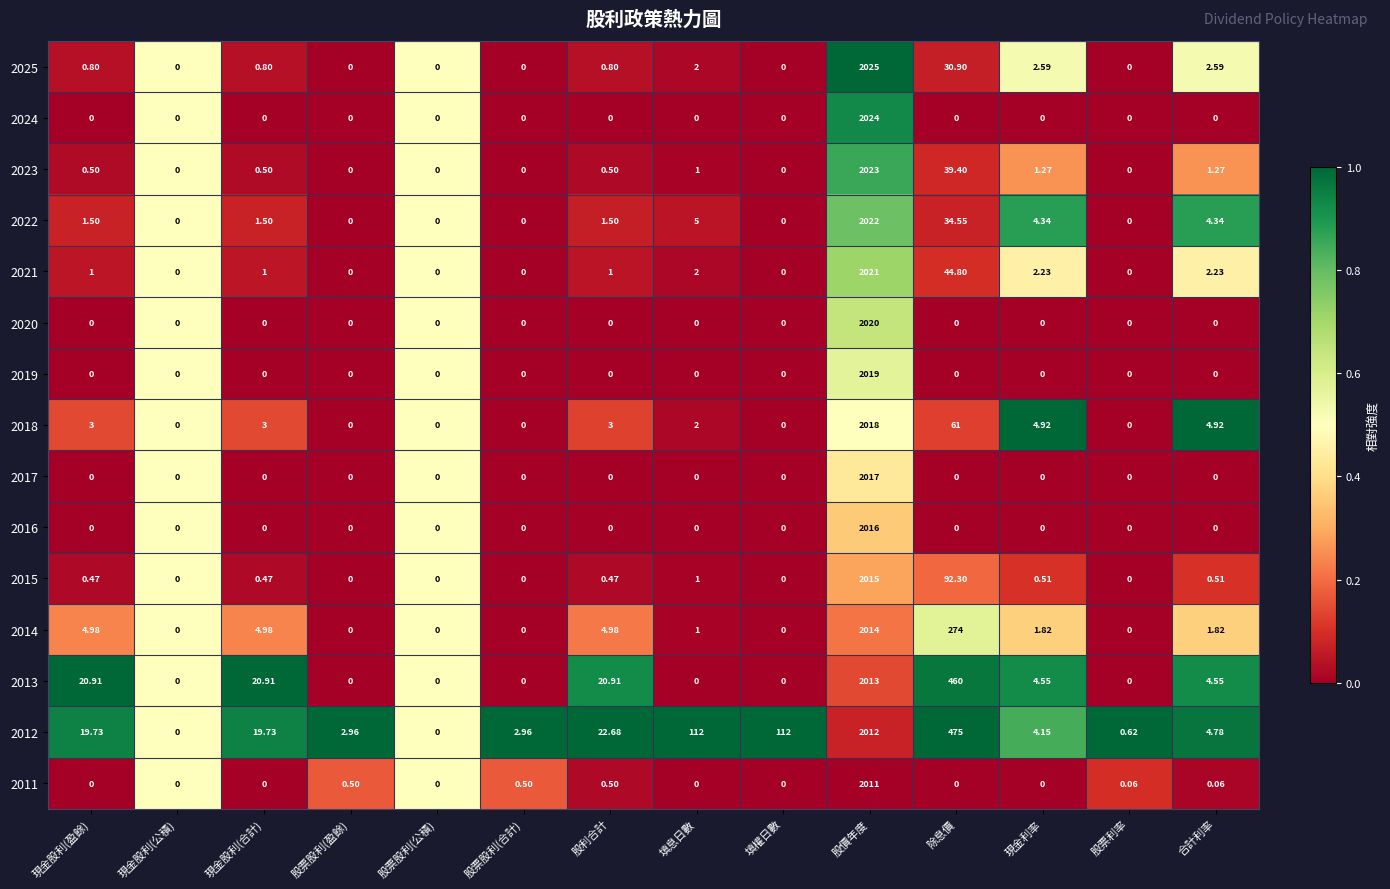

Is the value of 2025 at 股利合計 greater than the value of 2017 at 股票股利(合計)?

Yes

* * *

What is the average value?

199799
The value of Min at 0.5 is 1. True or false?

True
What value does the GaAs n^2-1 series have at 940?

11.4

--

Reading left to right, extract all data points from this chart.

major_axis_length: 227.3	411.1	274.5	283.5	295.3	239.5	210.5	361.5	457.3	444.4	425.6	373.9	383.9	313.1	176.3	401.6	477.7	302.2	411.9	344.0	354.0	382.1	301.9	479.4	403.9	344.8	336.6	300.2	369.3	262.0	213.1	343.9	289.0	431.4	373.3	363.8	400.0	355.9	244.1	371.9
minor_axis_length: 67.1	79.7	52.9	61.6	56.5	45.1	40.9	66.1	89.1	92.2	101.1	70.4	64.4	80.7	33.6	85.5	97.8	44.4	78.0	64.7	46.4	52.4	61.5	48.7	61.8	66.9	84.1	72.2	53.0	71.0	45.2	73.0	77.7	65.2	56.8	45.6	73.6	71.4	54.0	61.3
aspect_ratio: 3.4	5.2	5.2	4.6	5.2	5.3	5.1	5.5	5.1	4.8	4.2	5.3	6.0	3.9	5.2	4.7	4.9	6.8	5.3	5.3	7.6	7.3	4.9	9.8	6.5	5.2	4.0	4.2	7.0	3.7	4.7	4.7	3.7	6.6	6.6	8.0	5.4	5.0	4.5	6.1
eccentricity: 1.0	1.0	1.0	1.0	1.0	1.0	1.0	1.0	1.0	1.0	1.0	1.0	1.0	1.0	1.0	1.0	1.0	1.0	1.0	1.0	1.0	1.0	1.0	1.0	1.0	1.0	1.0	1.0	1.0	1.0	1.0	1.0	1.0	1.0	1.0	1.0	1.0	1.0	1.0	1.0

## INSTRUCTIONS TO FOLLOW
Identify each line in the entries above that contains the word "value" and copy those lines.

## FINISHED EXERCISE
Is the value of 2025 at 股利合計 greater than the value of 2017 at 股票股利(合計)?
What is the average value?
The value of Min at 0.5 is 1. True or false?
What value does the GaAs n^2-1 series have at 940?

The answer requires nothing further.